Life is a glorious mess, often eliciting a tangle of thoughts and feelings. If we don’t know how to navigate this, our psyche develops a workaround so we don’t shut down completely. It oversimplifies.
For examples, please reference 99% of political messaging, which I’m sure you’ll have no trouble finding right now. The bread and butter of authoritarian figures, in particular, (within a society, within a workplace, a family…) is an oversimplified message, which:
- whittles down the complexity of reality
- packages it into emotionally triggering sound bytes**
- and preys on our psyche’s innate desire for easy answers.
**This often involves casting a group of people (like immigrants, the opposing political party, Black and Brown people, or nonbinary/trans folks, such as myself) as the enemy. This gives all that bubbling outrage a tangible focus while offering a “solution.” Eradicate the so-called enemy, and voilà! Problem solved.
On the microcosmic scale of our individual lives…
…we might gain a sense of short-term control with the Anxiety Scapegoat, but it distracts from underlying issues in need of TLC. Emery’s search for the “perfect” talisman is a proxy for their financial insecurity, painful relationship dynamics, employment stressors, etc.
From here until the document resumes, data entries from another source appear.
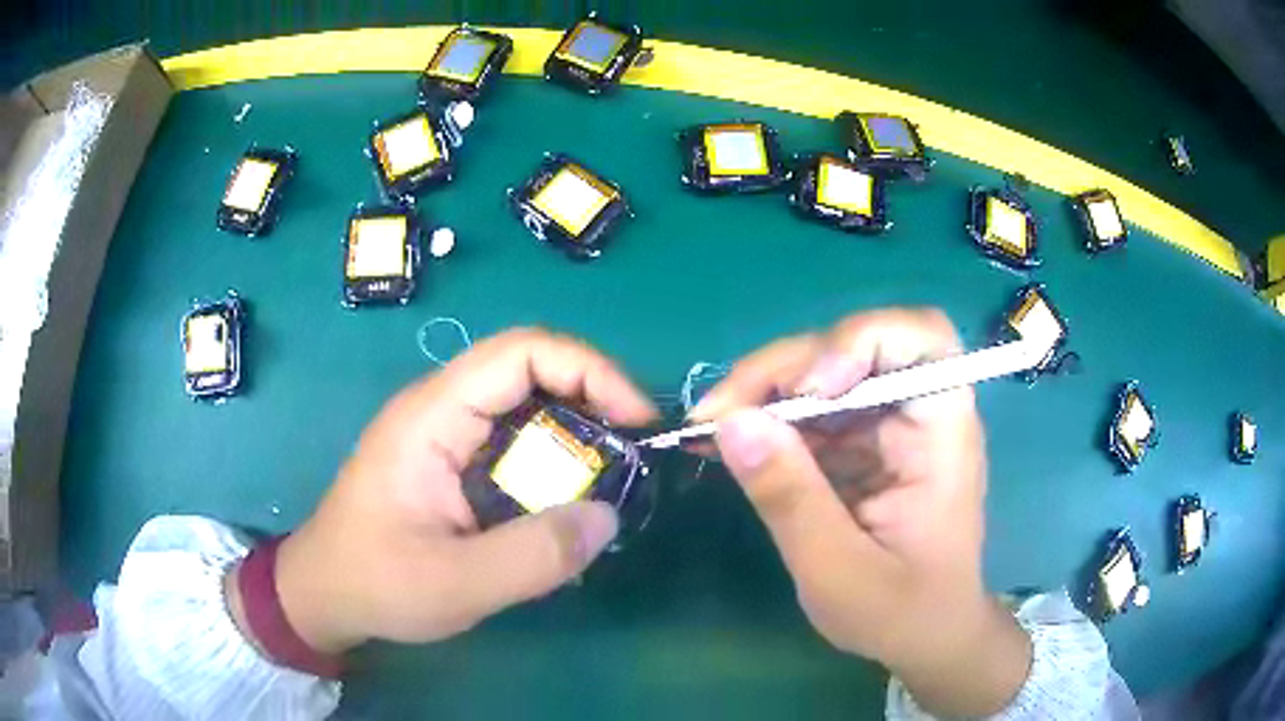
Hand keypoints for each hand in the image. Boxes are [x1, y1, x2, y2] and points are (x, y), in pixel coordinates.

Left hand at [237, 328, 657, 653]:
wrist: (324, 593)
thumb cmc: (376, 583)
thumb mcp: (456, 584)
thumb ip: (534, 557)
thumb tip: (608, 517)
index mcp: (433, 416)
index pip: (521, 351)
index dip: (590, 369)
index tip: (636, 418)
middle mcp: (441, 408)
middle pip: (530, 368)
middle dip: (593, 396)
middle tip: (635, 447)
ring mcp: (445, 432)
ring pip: (526, 404)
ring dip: (576, 430)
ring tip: (612, 475)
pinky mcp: (450, 460)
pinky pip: (514, 439)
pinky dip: (554, 458)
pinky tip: (568, 498)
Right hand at [691, 309, 1030, 716]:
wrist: (922, 635)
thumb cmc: (902, 612)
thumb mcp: (839, 572)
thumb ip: (790, 499)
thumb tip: (731, 423)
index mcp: (941, 430)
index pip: (921, 337)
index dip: (860, 340)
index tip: (807, 389)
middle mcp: (916, 411)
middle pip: (852, 347)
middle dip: (782, 370)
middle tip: (716, 413)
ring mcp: (884, 425)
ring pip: (820, 373)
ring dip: (762, 392)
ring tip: (709, 428)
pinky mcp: (857, 443)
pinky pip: (807, 412)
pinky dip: (764, 421)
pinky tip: (726, 442)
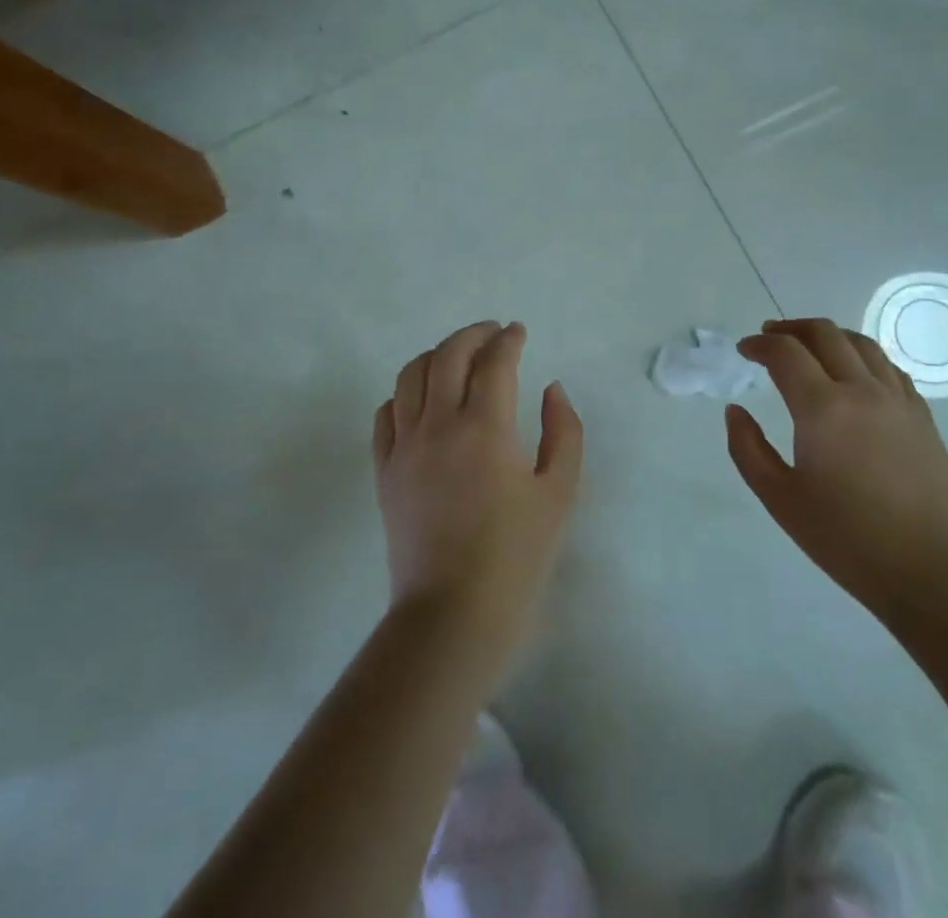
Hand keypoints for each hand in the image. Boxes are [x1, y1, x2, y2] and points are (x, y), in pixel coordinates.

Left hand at [374, 321, 583, 665]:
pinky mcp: (384, 470)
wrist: (452, 615)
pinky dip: (405, 393)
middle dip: (472, 334)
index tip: (518, 331)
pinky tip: (421, 400)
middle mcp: (438, 424)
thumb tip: (551, 389)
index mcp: (485, 427)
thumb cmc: (515, 556)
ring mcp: (404, 446)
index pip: (494, 362)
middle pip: (448, 355)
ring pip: (411, 375)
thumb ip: (563, 432)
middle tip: (492, 333)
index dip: (508, 340)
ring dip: (436, 355)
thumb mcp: (559, 494)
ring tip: (457, 357)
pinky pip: (386, 413)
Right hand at [727, 318, 947, 630]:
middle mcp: (862, 391)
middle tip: (769, 337)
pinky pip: (889, 367)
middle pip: (824, 334)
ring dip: (828, 335)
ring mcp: (898, 400)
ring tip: (808, 346)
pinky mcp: (922, 417)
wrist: (930, 572)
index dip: (759, 344)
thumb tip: (735, 410)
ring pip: (861, 343)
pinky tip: (853, 372)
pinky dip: (862, 356)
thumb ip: (747, 448)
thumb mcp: (780, 498)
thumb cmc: (846, 539)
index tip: (743, 351)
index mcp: (823, 408)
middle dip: (791, 328)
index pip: (785, 352)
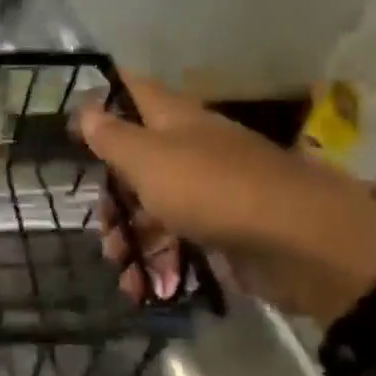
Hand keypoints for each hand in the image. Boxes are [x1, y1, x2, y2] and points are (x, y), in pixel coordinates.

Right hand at [74, 73, 375, 324]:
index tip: (71, 118)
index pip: (134, 90)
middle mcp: (193, 148)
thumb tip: (85, 108)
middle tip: (99, 224)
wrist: (303, 244)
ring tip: (120, 267)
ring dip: (131, 236)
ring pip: (157, 206)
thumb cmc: (213, 189)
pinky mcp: (227, 231)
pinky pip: (181, 241)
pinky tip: (142, 285)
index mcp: (176, 119)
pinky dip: (158, 262)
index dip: (103, 96)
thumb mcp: (148, 159)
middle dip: (113, 194)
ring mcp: (213, 191)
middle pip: (139, 160)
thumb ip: (112, 136)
In the same way, my fixation on finding the “best” editing solution peddled the illusion that once I solved this problem, everything else would feel manageable. But no editing strategy, no matter how fantastic it may be, can magic-wand my anxiety and fears of vulnerability away.
Such a seductive promise: Solve this one thing, and everything will fall into place.
Backing ourselves out of the corner of oversimplification requires a willingness to not know. Life involves a whole lot of not-knowing, punctuated by little bursts of figuring shit out.
Anyone—your own mind included—who claims to have all the answers is selling a fantasy.
For me, two dead giveaways accompany the Anxiety Scapegoat.
One, I’m easily swayed by random opinions, with each flip-flop in thinking generating more internal unrest. For instance, maybe I listen to a podcast advocating an editing strategy similar to mine. Whew. I “get” to feel okay today. But then I see someone else lambasting my chosen method, and I’m racked with self-doubt.
This is a clear indicator that I haven’t done the work to clarify my personal values and goals. Does this method align with my values? Does it move me closer to my goals? These are far more important metrics than whatever some rando thinks!
(A variation on this theme is canvassing everyone and their uncle to solicit their approval, because trusting yourself feels too scary.)
Two—and this might seem antithetical to the first, but they’re actually peas in a pod—I dig my heels in and refuse to alter course.
History has demonstrated, time and time again, the ubiquity of this very human response. A common balm for self-doubt is fanaticism. Feeling shaky about my decision? Right-o! I’ll double—no, triple!—down, forcing everyone else to agree that I’m right.
If I can get everyone else to join in, then I can feel okay.
Here’s a sneaky variation you might be familiar with: If the other person responds favorably, then and only then is it okay for me to set this boundary. Here, we’ve swapped doing the inner work of sitting with the discomfort around disappointing or angering others for people pleasing, making the latter our metric of “success.”
When I notice these signs, this is an invitation to pause. Go for a walk. Pull out my journal.
My aim is twofold: Creating space for my feelings and thoughts, because avoiding them is likely what’s generating my anxiety to begin with. And two, reminding myself that rarely is there an iron-clad answer, so driving myself nuts trying to find one isn’t productive. Instead, I need to get clear on my personal values and goals and do my best to choose actions that align with those metrics.
In a culture that bombards us with promises of security and certainty, in exchange for our attention and outrage…
On this New Moon in Scorpio, let’s give ourselves a little more time, a little more space, to step out of the fray. Let’s re-find our center and tend to our innermost selves.
The more we learn to meet all of ourselves with compassion, even those parts that feel broken or shameful, the more we can meet the world, in all its brokenness and beauty, with the same level of care.